TEXT EXCERPT -
New York University School of Law's clinical program has long been renowned for the quality of its faculty, the variety of its offerings, and the innovative structure of its curriculum. With 15 full-time clinical faculty and 27 clinics, NYU School of Law provides students with unparalleled experiences in working with clients and communities to address urgent problems, influence public policy, and improve the quality of legal problem-solving.
Each second- and third-year clinic builds on first-year instruction in its own special way. In order to serve clients and communities as effective practitioners, each clinic requires students to master particular bodies of law (for example, family, civil rights, or death penalty law), to learn specific skills suited to different practice arenas (for example, litigation, policy analysis, and/or outreach skills), and to learn to work under close supervision of faculty (for example, preparing for trials and hearings, writing appellate and post-conviction briefs, and/or planning community education workshops).
NYU School of Law faculty design each and every second- and third-year clinic with a common aspiration. Clinics advance the instruction to which students already have been exposed, diversify the skill sets available for effective legal problem solving, and deepen an increasingly coherent sense of how lawyers might best do their work. At the same time, clinics exhort students to appreciate just how much they must grow over the course of their careers. Problems evolve, and so must problem solvers if they are to become and remain expert in the practice of law.
A distinctive feature of NYU School of Law's clinics is that the faculty who teach them are tenured or tenure track professors whose sole professional interest is the research and teaching they do at the Law School. The faculty-student ratio in clinical courses is extremely low (typically, a clinical faculty member teaches 8 to 10 students), in order to ensure students the intensive experience that the best of clinics should deliver.

SOURCE INFORMATION -
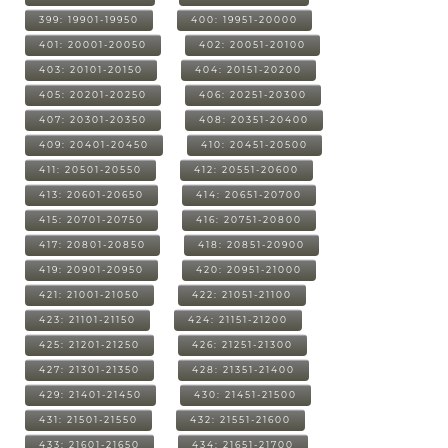
399: 19901-19950
400: 19951-20000
401: 20001-20050
402: 20051-20100
403: 20101-20150
404: 20151-20200
405: 20201-20250
406: 20251-20300
407: 20301-20350
408: 20351-20400
409: 20401-20450
410: 20451-20500
411: 20501-20550
412: 20551-20600
413: 20601-20650
414: 20651-20700
415: 20701-20750
416: 20751-20800
417: 20801-20850
418: 20851-20900
419: 20901-20950
420: 20951-21000
421: 21001-21050
422: 21051-21100
423: 21101-21150
424: 21151-21200
425: 21201-21250
426: 21251-21300
427: 21301-21350
428: 21351-21400
429: 21401-21450
430: 21451-21500
431: 21501-21550
432: 21551-21600
433: 21601-21650
434: 21651-21700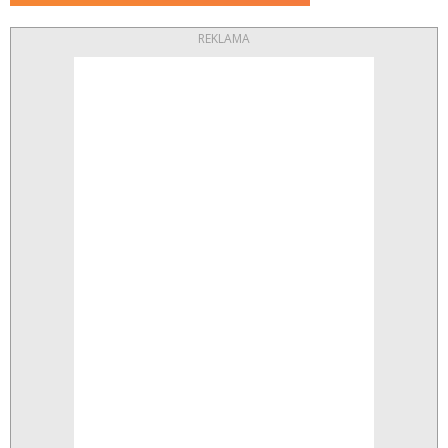
REKLAMA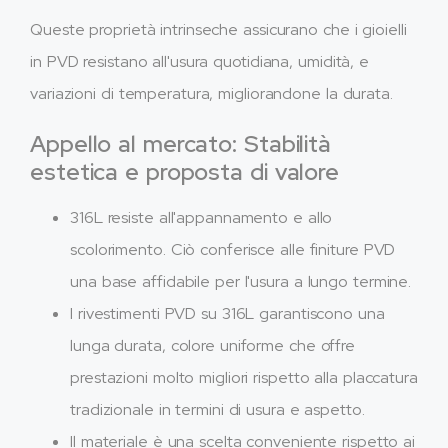
Queste proprietà intrinseche assicurano che i gioielli
in PVD resistano all'usura quotidiana, umidità, e
variazioni di temperatura, migliorandone la durata.
Appello al mercato: Stabilità
estetica e proposta di valore
316L resiste all'appannamento e allo
scolorimento. Ciò conferisce alle finiture PVD
una base affidabile per l'usura a lungo termine.
I rivestimenti PVD su 316L garantiscono una
lunga durata, colore uniforme che offre
prestazioni molto migliori rispetto alla placcatura
tradizionale in termini di usura e aspetto.
Il materiale è una scelta conveniente rispetto ai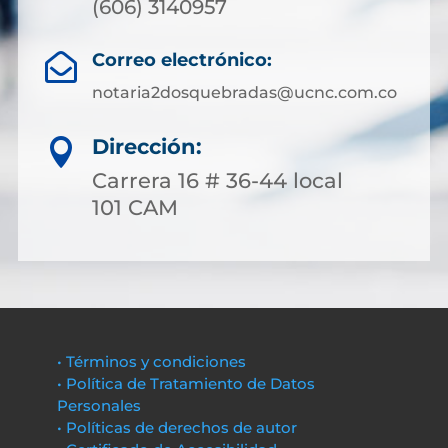
(606) 3140957
Correo electrónico:

notaria2dosquebradas@ucnc.com.co
Dirección:

Carrera 16 # 36-44 local
101 CAM
• Términos y condiciones
• Política de Tratamiento de Datos
Personales
• Políticas de derechos de autor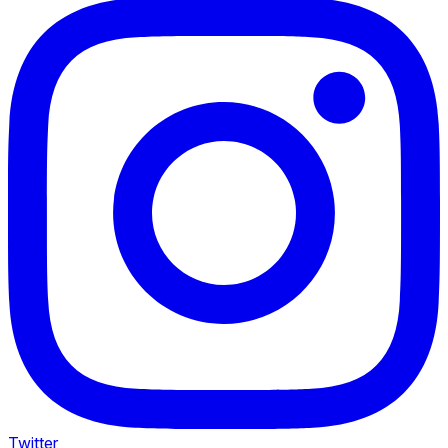
Twitter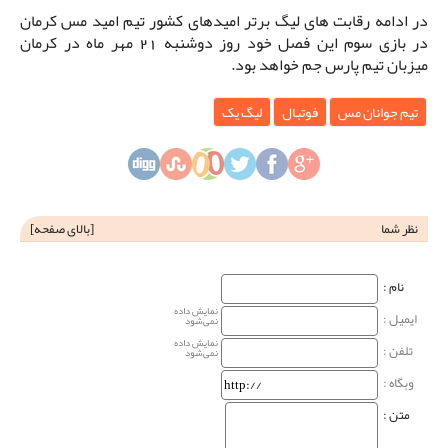
در ادامه رقابت های لیگ برتر امیدهای کشور تیم امید مس کرمان
در بازی سوم این فصل خود روز دوشنبه 21 مهر ماه در کرمان
میزبان تیم پارس جم خواهد بود.
تیم جوانان مس
فوتبال
لیگ یک
نظر شما
[
بالای صفحه
]
نام‌ :
نمایش داده
ایمیل :
نمی‌شود
نمایش داده
تلفن :
نمی‌شود
وبگاه‌ :
متن :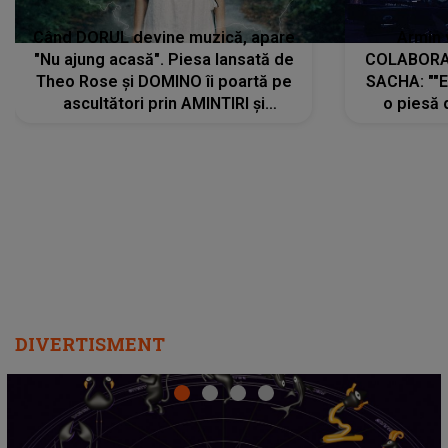
Când DORUL devine muzică, apare
Armin 
"Nu ajung acasă". Piesa lansată de
COLABORAR
Theo Rose și DOMINO îi poartă pe
SACHA: ""E
ascultători prin AMINTIRI și
o piesă 
REGĂSIRI, iar drumul emoțiilor
imediat pre
trece prin sufletul publicului:
cu mine șt
"Pentru toți cei care au plecat
păstrăm do
departe ca să le fie mai bine"
DIVERTISMENT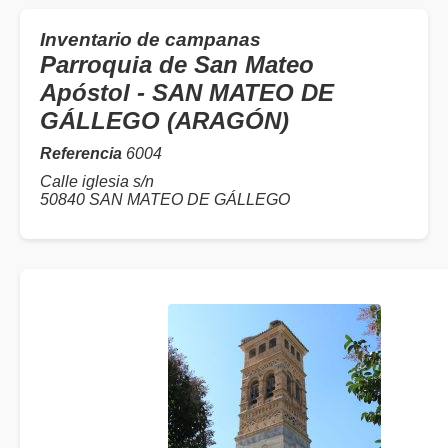
Inventario de campanas
Parroquia de San Mateo
Apóstol - SAN MATEO DE
GÁLLEGO (ARAGÓN)
Referencia
6004
Calle iglesia s/n
50840 SAN MATEO DE GÁLLEGO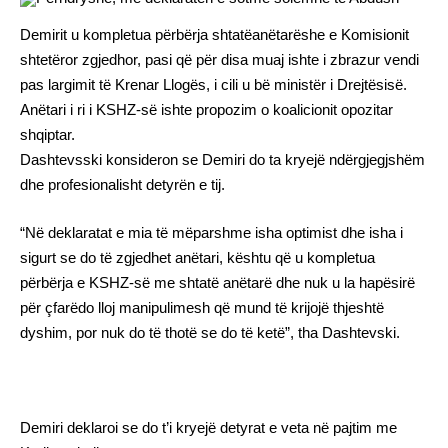
Demirit u kompletua përbërja shtatëanëtarëshe e Komisionit
shtetëror zgjedhor, pasi që për disa muaj ishte i zbrazur vendi
pas largimit të Krenar Llogës, i cili u bë ministër i Drejtësisë.
Anëtari i ri i KSHZ-së ishte propozim o koalicionit opozitar
shqiptar.
Dashtevsski konsideron se Demiri do ta kryejë ndërgjegjshëm
dhe profesionalisht detyrën e tij.
“Në deklaratat e mia të mëparshme isha optimist dhe isha i
sigurt se do të zgjedhet anëtari, kështu që u kompletua
përbërja e KSHZ-së me shtatë anëtarë dhe nuk u la hapësirë
për çfarëdo lloj manipulimesh që mund të krijojë thjeshtë
dyshim, por nuk do të thotë se do të ketë”, tha Dashtevski.
Demiri deklaroi se do t’i kryejë detyrat e veta në pajtim me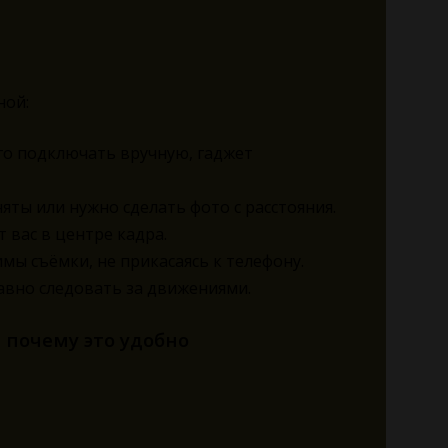
ной:
го подключать вручную, гаджет
яты или нужно сделать фото с расстояния.
 вас в центре кадра.
ы съёмки, не прикасаясь к телефону.
авно следовать за движениями.
 почему это удобно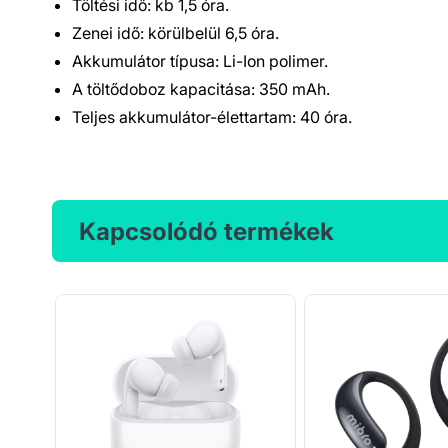
Töltési idő: kb 1,5 óra.
Zenei idő: körülbelül 6,5 óra.
Akkumulátor típusa: Li-Ion polimer.
A töltődoboz kapacitása: 350 mAh.
Teljes akkumulátor-élettartam: 40 óra.
Kapcsolódó termékek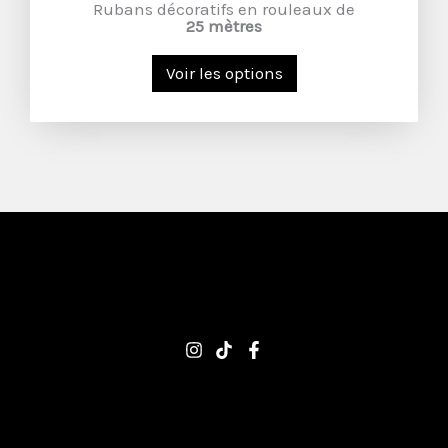
Rubans décoratifs en rouleaux de
25 mètres
Voir les options
C/ Apol·lo, 24. 08228 Terrassa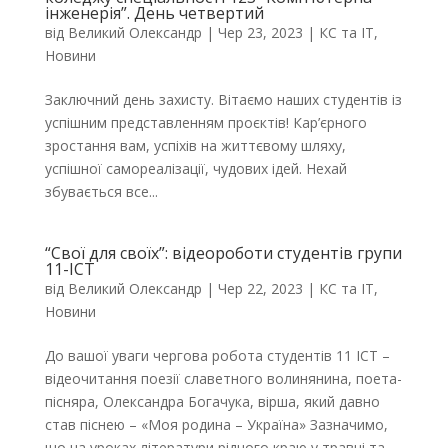
інженерія”. День четвертий
від
Великий Олександр
|
Чер 23, 2023
|
КС та ІТ
,
Новини
Заключний день захисту. Вітаємо наших студентів із
успішним представленням проєктів! Кар’єрного
зростання вам, успіхів на життєвому шляху,
успішної самореалізації, чудових ідей. Нехай
збувається все...
“Свої для своїх”: відеороботи студентів групи
11-ІСТ
від
Великий Олександр
|
Чер 22, 2023
|
КС та ІТ
,
Новини
До вашої уваги чергова робота студентів 11 ІСТ –
відеочитання поезії славетного волинянина, поета-
пісняра, Олександра Богачука, вірша, який давно
став піснею – «Моя родина – Україна» Зазначимо,
що на уроках літератури рідного краю у травні та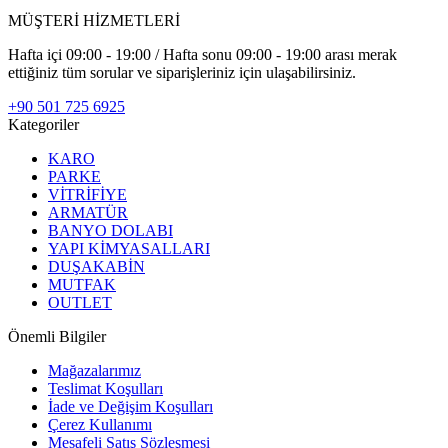
MÜŞTERİ HİZMETLERİ
Hafta içi 09:00 - 19:00 / Hafta sonu 09:00 - 19:00 arası merak
ettiğiniz tüm sorular ve siparişleriniz için ulaşabilirsiniz.
+90 501 725 6925
Kategoriler
KARO
PARKE
VİTRİFİYE
ARMATÜR
BANYO DOLABI
YAPI KİMYASALLARI
DUŞAKABİN
MUTFAK
OUTLET
Önemli Bilgiler
Mağazalarımız
Teslimat Koşulları
İade ve Değişim Koşulları
Çerez Kullanımı
Mesafeli Satış Sözleşmesi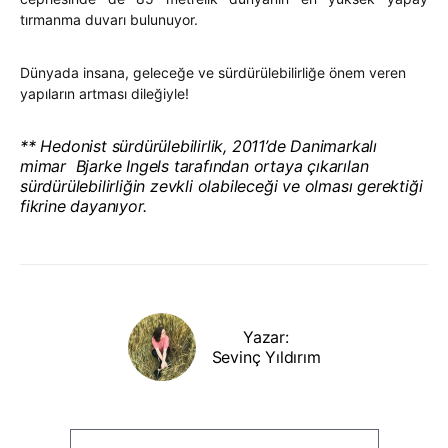
tırmanma duvarı bulunuyor.
Dünyada insana, geleceğe ve sürdürülebilirliğe önem veren
yapıların artması dileğiyle!
** Hedonist sürdürülebilirlik, 2011’de Danimarkalı
mimar Bjarke Ingels tarafından ortaya çıkarılan
sürdürülebilirliğin zevkli olabileceği ve olması gerektiği
fikrine dayanıyor.
Yazar:
Sevinç Yıldırım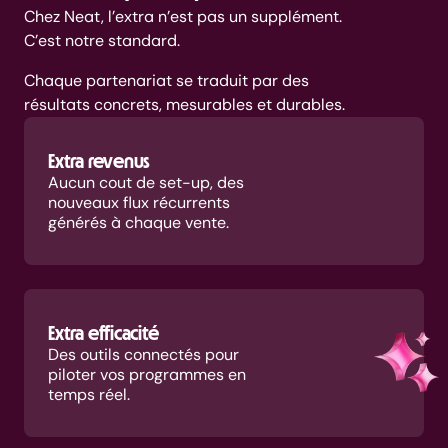
Chez Neat, l’extra n’est pas un supplément.
C’est notre standard.
Chaque partenariat se traduit par des
résultats concrets, mesurables et durables.
Extra revenus
Aucun cout de set-up, des
nouveaux flux récurrents
générés à chaque vente.
Extra efficacité
Des outils connectés pour
piloter vos programmes en
temps réel.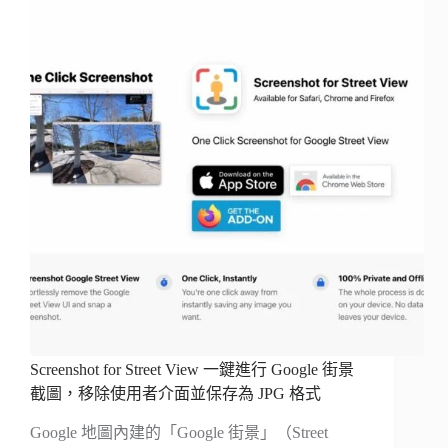
Screenshot for Street View 一鍵進行 Google 街景
截圖，移除使用者介面並保存為 JPG 格式
Google 地圖內建的「Google 街景」（Street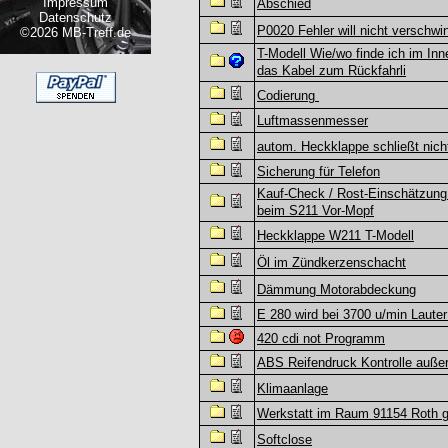
Impressum
Abschied
Datenschutz
P0020 Fehler will nicht verschwi
©2026 MB-Treff.de
T-Modell Wie/wo finde ich im In
das Kabel zum Rückfahrli
Codierung
Luftmassenmesser
autom. Heckklappe schließt nich
Sicherung für Telefon
Kauf-Check / Rost-Einschätzung
beim S211 Vor-Mopf
Heckklappe W211 T-Modell
Öl im Zündkerzenschacht
Dämmung Motorabdeckung
E 280 wird bei 3700 u/min Lauter
420 cdi not Programm
ABS Reifendruck Kontrolle auße
Klimaanlage
Werkstatt im Raum 91154 Roth 
Softclose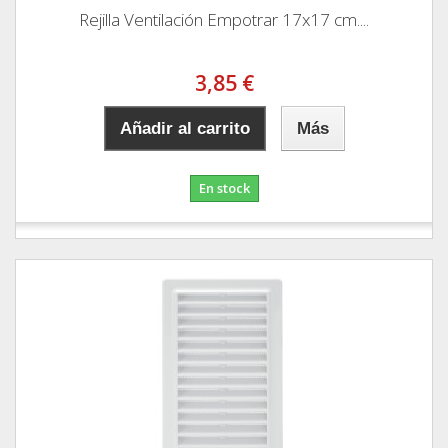
Rejilla Ventilación Empotrar 17x17 cm....
3,85 €
Añadir al carrito
Más
En stock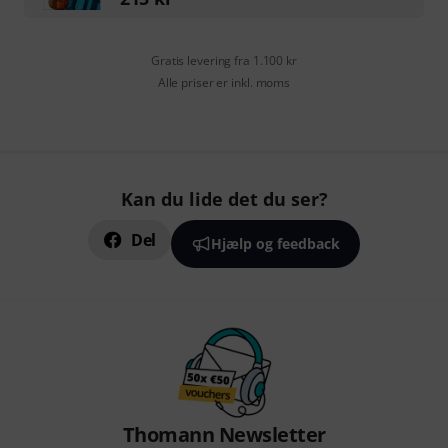
Gratis levering fra 1.100 kr
Alle priser er inkl. moms
Kan du lide det du ser?
Del
Hjælp og feedback
Thomann Newsletter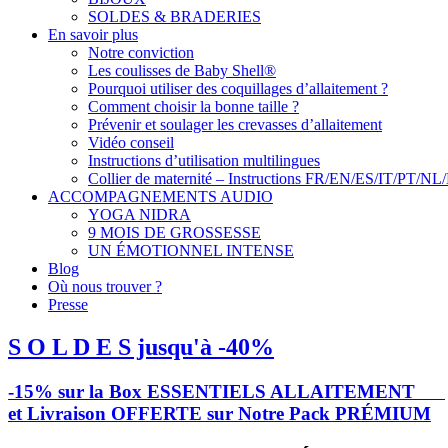
SOLDES & BRADERIES
En savoir plus
Notre conviction
Les coulisses de Baby Shell®
Pourquoi utiliser des coquillages d’allaitement ?
Comment choisir la bonne taille ?
Prévenir et soulager les crevasses d’allaitement
Vidéo conseil
Instructions d’utilisation multilingues
Collier de maternité – Instructions FR/EN/ES/IT/PT/NL
ACCOMPAGNEMENTS AUDIO
YOGA NIDRA
9 MOIS DE GROSSESSE
UN ÉMOTIONNEL INTENSE
Blog
Où nous trouver ?
Presse
S O L D E S jusqu'à -40%
-15% sur la Box ESSENTIELS ALLAITEMENT
et Livraison OFFERTE sur Notre Pack PRÉMIUM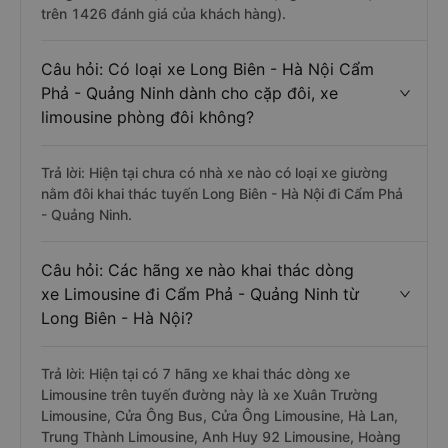
trên 1426 đánh giá của khách hàng).
Câu hỏi: Có loại xe Long Biên - Hà Nội Cẩm
Phả - Quảng Ninh dành cho cặp đôi, xe
limousine phòng đôi không?
Trả lời: Hiện tại chưa có nhà xe nào có loại xe giường
nằm đôi khai thác tuyến Long Biên - Hà Nội đi Cẩm Phả
- Quảng Ninh.
Câu hỏi: Các hãng xe nào khai thác dòng
xe Limousine đi Cẩm Phả - Quảng Ninh từ
Long Biên - Hà Nội?
Trả lời: Hiện tại có 7 hãng xe khai thác dòng xe
Limousine trên tuyến đường này là xe Xuân Trường
Limousine, Cửa Ông Bus, Cửa Ông Limousine, Hà Lan,
Trung Thành Limousine, Anh Huy 92 Limousine, Hoàng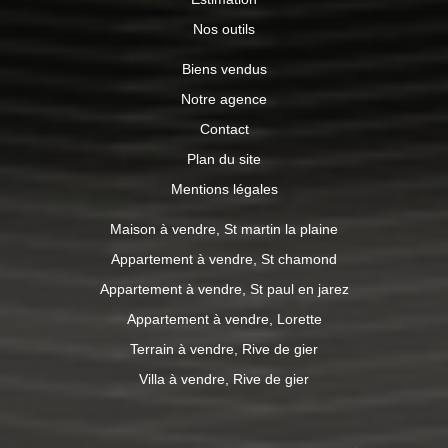
Nos outils
Biens vendus
Notre agence
Contact
Plan du site
Mentions légales
Maison à vendre, St martin la plaine
Appartement à vendre, St chamond
Appartement à vendre, St paul en jarez
Appartement à vendre, Lorette
Terrain à vendre, Rive de gier
Villa à vendre, Rive de gier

TASKS -
[1] In the clinical program text, rewrite the paragraph beginning "Each second- and third-year clinic" as a short list that keeps its main facts.
[2] Translate this sentence from the clinical program text into Spanish: "Problems evolve, and so must problem solvers if they are to become and remain expert in the practice of law."
[3] Answer these questions from the clinical program text.
(a) How many full-time clinical faculty does NYU School of Law have?
(b) Which years of study do the clinics that build on first-year instruction serve?
(c) How many students does a clinical faculty member typically teach?

EXPECTED OUTPUTS -
[1]
Each second- and third-year clinic builds on first-year instruction in its own way. To serve clients and communities well, students in each clinic must:
- master particular bodies of law, such as family, civil rights, or death penalty law
- learn skills suited to different practice arenas, such as litigation, policy analysis, and/or outreach
- work under close faculty supervision, for example preparing for trials and hearings, writing appellate and post-conviction briefs, and/or planning community education workshops

[2] Los problemas evolucionan, y también deben hacerlo quienes los resuelven si han de llegar a ser y seguir siendo expertos en la práctica del derecho.

[3]
(a) 15
(b) The second and third years
(c) 8 to 10